• **EXERCISE DETAILS**: All that should be output is the block of lines below from the line with "518 403 124.5" to the line with "262 286 114.3", both included, exactly as written.

• **EXTRACTED MATERIAL**:
+--

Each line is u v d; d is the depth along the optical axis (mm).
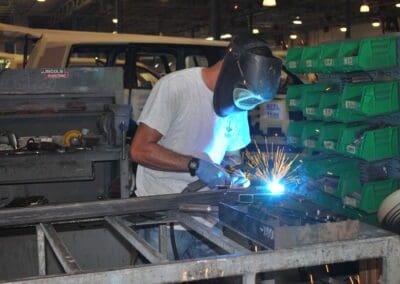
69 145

+--

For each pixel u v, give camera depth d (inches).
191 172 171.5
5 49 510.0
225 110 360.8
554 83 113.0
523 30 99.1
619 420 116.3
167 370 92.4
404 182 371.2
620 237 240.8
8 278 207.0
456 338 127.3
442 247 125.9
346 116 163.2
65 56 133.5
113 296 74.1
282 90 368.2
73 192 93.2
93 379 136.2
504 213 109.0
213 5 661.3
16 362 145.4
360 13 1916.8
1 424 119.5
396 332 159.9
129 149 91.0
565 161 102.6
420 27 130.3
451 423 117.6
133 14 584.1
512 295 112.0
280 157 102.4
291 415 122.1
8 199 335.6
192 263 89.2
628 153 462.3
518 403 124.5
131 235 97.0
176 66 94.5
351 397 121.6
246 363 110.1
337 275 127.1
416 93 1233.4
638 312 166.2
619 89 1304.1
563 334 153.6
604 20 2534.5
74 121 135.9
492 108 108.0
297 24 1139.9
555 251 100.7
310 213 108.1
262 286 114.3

+--

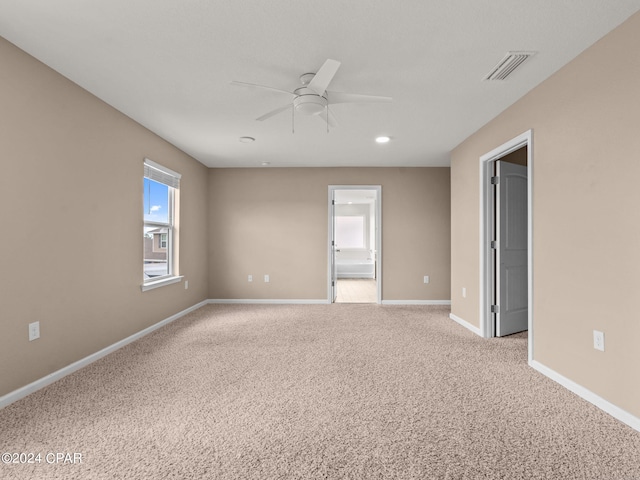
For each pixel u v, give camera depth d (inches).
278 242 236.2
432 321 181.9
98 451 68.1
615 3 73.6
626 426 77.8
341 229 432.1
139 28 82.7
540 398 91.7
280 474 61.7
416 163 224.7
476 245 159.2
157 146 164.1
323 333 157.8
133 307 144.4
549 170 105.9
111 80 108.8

+--

• **TASK RESPONSE**:
518 403 124.5
131 235 97.0
176 66 94.5
351 397 121.6
246 363 110.1
337 275 127.1
416 93 1233.4
638 312 166.2
619 89 1304.1
563 334 153.6
604 20 2534.5
74 121 135.9
492 108 108.0
297 24 1139.9
555 251 100.7
310 213 108.1
262 286 114.3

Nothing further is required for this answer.